On Feb 12, 2009, at 9:41 PM, Peter Michaux wrote:

Not at all and it is unfortunate it came across that way. It is at the
whole chain of events which is long: "for the ECMAScript committee to
standardize methodMissing, for browsers to implement it and for old
browsers to disappear".

Standardizing a target bytecode or even AST encoding would take no less time, almost certainly more.

We should talk about methodMissing for Harmony.

The only consolation today, with renewed browser competition and self- updating browsers and OSes, is that it ought not take as long to see old user agent share drop as it did back in the bad old days.


Is it inevitable that browser makers and/or the ECMAScript standard
group will add features to ECMAScript specifically to make it a better
compilation target or expose actual byte code?
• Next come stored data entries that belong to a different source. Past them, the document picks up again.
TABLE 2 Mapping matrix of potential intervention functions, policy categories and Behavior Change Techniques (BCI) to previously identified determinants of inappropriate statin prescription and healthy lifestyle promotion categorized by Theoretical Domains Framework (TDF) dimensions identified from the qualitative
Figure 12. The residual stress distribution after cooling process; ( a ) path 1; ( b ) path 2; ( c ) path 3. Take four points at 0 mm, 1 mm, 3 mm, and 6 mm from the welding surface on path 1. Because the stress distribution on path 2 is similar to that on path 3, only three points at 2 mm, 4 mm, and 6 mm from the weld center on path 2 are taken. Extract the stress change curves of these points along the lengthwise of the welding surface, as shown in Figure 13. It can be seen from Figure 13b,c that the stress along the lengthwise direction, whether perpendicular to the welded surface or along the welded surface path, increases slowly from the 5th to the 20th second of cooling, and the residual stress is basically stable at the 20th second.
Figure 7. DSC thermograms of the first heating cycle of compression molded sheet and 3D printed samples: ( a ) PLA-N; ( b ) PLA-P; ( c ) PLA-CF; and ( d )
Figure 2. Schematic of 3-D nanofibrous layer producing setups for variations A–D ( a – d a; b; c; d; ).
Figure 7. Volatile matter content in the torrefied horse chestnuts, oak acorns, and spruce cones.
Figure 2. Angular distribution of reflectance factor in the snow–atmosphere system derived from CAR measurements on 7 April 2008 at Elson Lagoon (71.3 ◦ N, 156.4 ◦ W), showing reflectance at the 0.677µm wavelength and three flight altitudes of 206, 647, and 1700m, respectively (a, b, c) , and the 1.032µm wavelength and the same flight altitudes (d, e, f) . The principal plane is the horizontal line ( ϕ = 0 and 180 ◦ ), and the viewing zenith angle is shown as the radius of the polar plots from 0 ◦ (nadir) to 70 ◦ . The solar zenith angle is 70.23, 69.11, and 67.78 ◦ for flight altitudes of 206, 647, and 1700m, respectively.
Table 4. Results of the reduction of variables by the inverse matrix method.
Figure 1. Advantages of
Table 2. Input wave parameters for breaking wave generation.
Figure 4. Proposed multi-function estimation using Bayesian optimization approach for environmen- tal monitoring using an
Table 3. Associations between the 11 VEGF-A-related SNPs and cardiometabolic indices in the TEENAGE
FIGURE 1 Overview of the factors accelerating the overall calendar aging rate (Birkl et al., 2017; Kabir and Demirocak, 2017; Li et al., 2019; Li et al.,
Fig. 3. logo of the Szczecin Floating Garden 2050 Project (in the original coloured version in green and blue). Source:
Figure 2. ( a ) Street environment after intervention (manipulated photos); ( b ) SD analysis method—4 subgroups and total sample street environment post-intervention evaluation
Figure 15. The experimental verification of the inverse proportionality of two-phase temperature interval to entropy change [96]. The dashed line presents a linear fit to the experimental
By making ECMAScript
engines faster, browser makers have already started. Should the effort
to make the browser a better compilation target be encouraged and
expedited so the long drawn out "eventually" can come sooner?

Why do you assume something not in evidence? Who says "eventually" or
"inevitabl[y]" there will be standard bytecode? Even if you end up
accurately predicting some future event, doing so prematurely based on a hunch does not help us now in any way. Projecting enthusiastically about
hypothetical outcomes does not accelerate the process of developing a
suitable common language for hand-coders and code-generators.

I didn't make predictions. I asked questions on purpose.

Sure, but your questions were loaded :-P.


If a "common language for hand-coders and code-generators" is
desirable, isn't it necessary to consider the code-generator part?

I didn't agree that such a desert-topping/floor-wax was desirable. I did suggest that implementations will optimize for workload offered by the web, including the code generator part of it, better and sooner (incrementally) compared to the standards process. And without bytecode!


That was really the question of my whole post: should we be
considering the code-generation part perhaps more than we are.

I still say no, for reasons given. I don't think the tail (committee) is wagging the dog (web content authoring by hand) here. If code generators take over along with Skynet, we can change focus. But the parts closer to the dog's brain (browser engines; dog meat :-P) will precede the committee and inform it.